The US Supreme Court on Wednesday declined to pause the lower-court order finding Apple in contempt in the long-running Epic Games App Store dispute. Reuters reported that Justice Elena Kagan, acting on behalf of the court, denied Apple’s emergency stay application without referring it to the full bench, in a procedural signal that the request was not a close call.
Kagan acted less than an hour after Epic’s opposition to Apple’s stay request was distributed, and before Apple had an opportunity to file a reply. The denial leaves the Ninth Circuit’s contempt finding in place while Apple’s underlying petition for certiorari proceeds.

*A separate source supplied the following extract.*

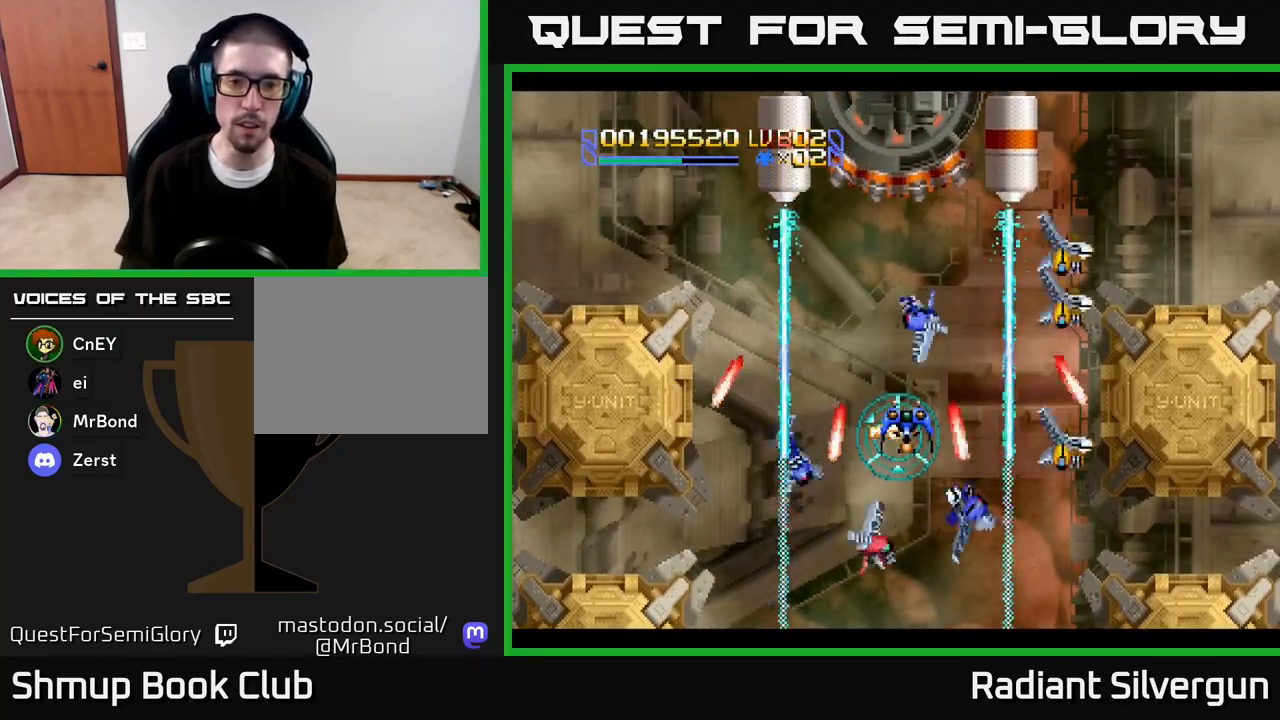
{"buttons": [], "left_stick": "center", "right_stick": "center"}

The contempt finding originates with US District Judge Yvonne Gonzalez Rogers, who ruled in April 2025 that Apple had “wilfully” failed to comply with the anti-steering injunctions she issued in the original Epic Games v. Apple judgment. The Ninth Circuit upheld that ruling. The appellate panel rejected Apple’s argument that the contempt order should be paused while the company sought Supreme Court review.
The substantive question is what commission, if any, Apple can charge on payments made through external links inside iOS apps. Before Gonzalez Rogers’s contempt ruling, Apple had been charging 27 per cent on those payments, three percentage points lower than the standard App Store rate. The judge’s contempt order extended the original anti-steering injunction to bar Apple from collecting any fees on third-party storefronts. Apple has not been charging commission on external-link payments for nearly a year as a result.

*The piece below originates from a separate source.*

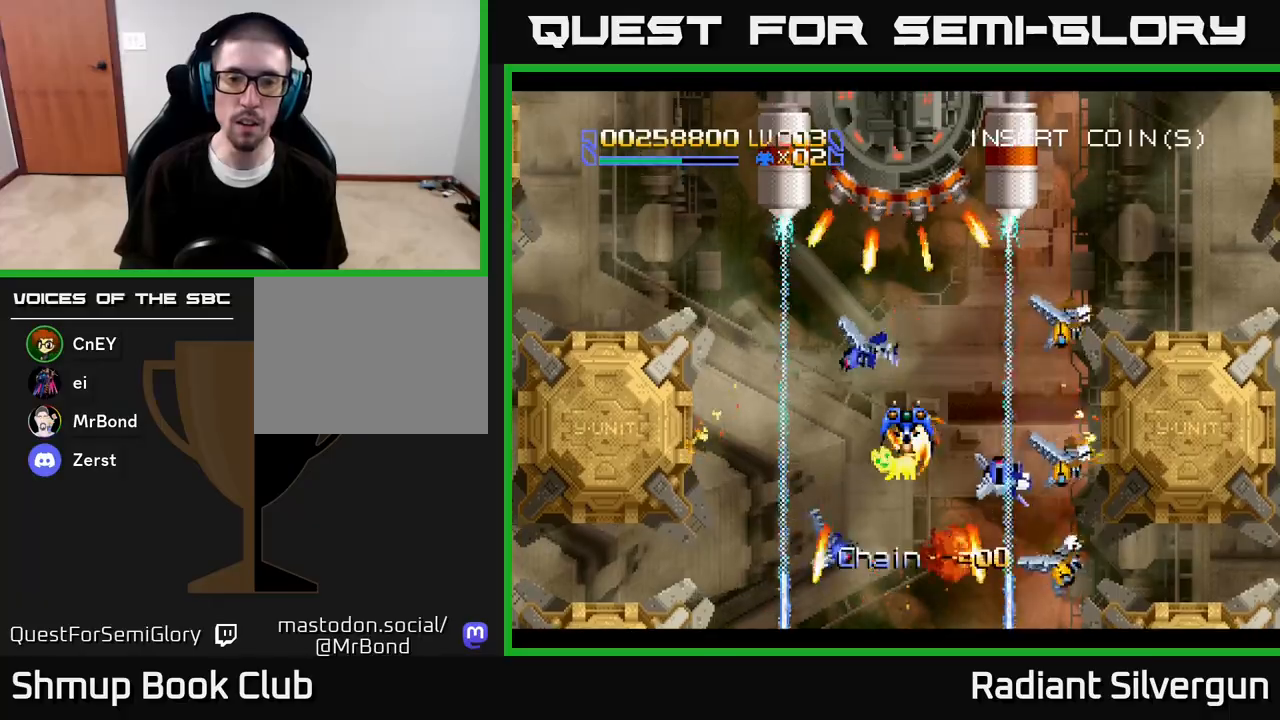
{"buttons": [], "left_stick": "center", "right_stick": "center", "events": []}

Apple’s Supreme Court filing argued that the order forces the company to forgo billions of dollars in commission revenue while its appeal is pending. Epic’s chief executive Tim Sweeney, accused Apple of “stall tactics” in seeking a stay so soon after the Circuit Court ruling. Wednesday’s denial means the financial pressure remains in place while the cert petition is considered.
The case now returns to Judge Gonzalez Rogers in Oakland, per US News’ confirmation of the procedural posture. Her court will determine what commission, if any, Apple can lawfully charge developers for purchases made from external-link redirections. The judge has previously referred the matter to the federal attorney’s office for possible criminal contempt proceedings, finding that Apple executives lied under oath about the company’s compliance approach.
The original Epic Games v. Apple ruling dates back to 2021 and was largely a victory for Apple, with the Supreme Court declining to hear cross-appeals in January 2024. The anti-steering provision, which requires Apple to allow developers to link from iOS apps to external payment options, is the only part of the judgment that went against the company. The compliance question around that provision is now in its fourth year of litigation.
Apple’s Supreme Court petition for certiorari, filed in early April, asks the court to consider both the contempt finding itself and the scope of the original injunction. The court has not yet decided whether to take the case. Wednesday’s denial of a stay is a separate procedural matter from the cert question, but it removes Apple’s ability to delay implementation of Judge Gonzalez Rogers’s order while the cert petition is pending.
The next material step is the proceeding in Oakland on the lawful commission rate. There is no fixed timeline for that determination, and any ruling Judge Gonzalez Rogers issues will itself be subject to appeal. The fee dispute that began with Epic’s 2020 lawsuit against Apple is, on Wednesday’s evidence, structurally far from over.